Kia walked away with five accolades at the 2025 Red Dot Design Awards, including the top honor, “Best of the Best,” for its PV5 WKNDR Concept—an electric minivan that looks ready to live off the grid, if only it could leave the show floor. Other concept entries—PV1, PV5, PV7, and EV2—also earned nods. But as usual, the real question remains: when will any of this start moving?
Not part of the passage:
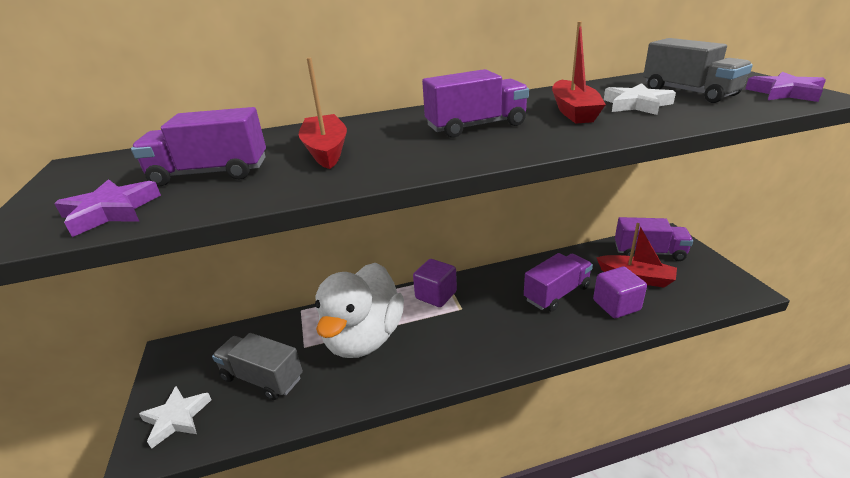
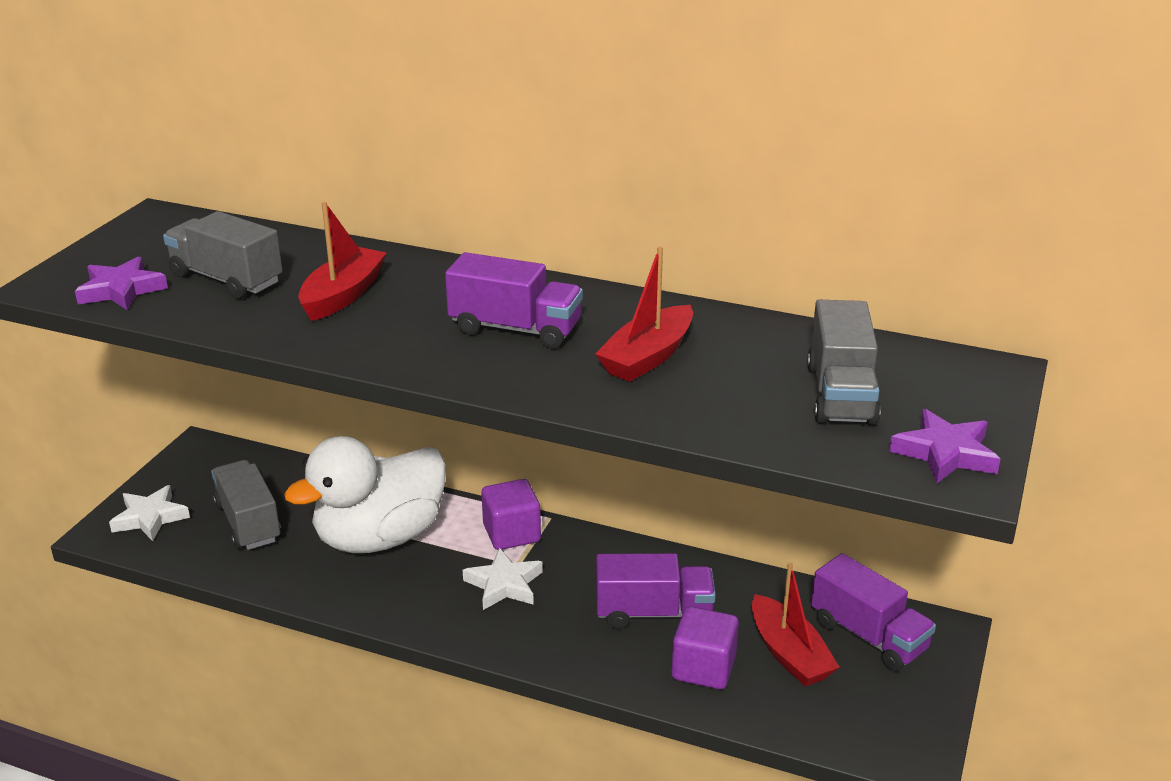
camera: 35 degrees right, 0 degrees up
purple truck [131,107,266,186] -> grey truck [163,211,283,299]
white star [604,83,676,115] -> white star moved to [463,548,543,610]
Unveiled at SEMA 2024, the PV5 WKNDR is built on Kia’s modular PBV (Platform Beyond Vehicle) architecture and boasts a long wish list: outdoor kitchens, solar panels and hydro turbines, fully customizable interiors, and passengers who apparently don’t require infrastructure. It all sounds great—until you realize it’s still firmly a design study, not a production model. So don’t count on taking it off the beaten path anytime soon.
The PV1 is a tiny, narrow, autonomous city logistics pod—ideal if your daily deliveries amount to a loaf of bread and a stamp.
The standard PV5 is technically available to customers but feels more like a showcase of "flexible layout" than a leap in innovation.
The PV7 is the largest of the bunch, envisioned as a mobile office. Space it has, but a clear timeline it does not.
And then there’s the EV2, a compact SUV with pillarless doors and an adaptive interior—if the design survives translation into reality.
For now, Kia’s trophy shelf just got heavier. The road, however, remains frustratingly theoretical.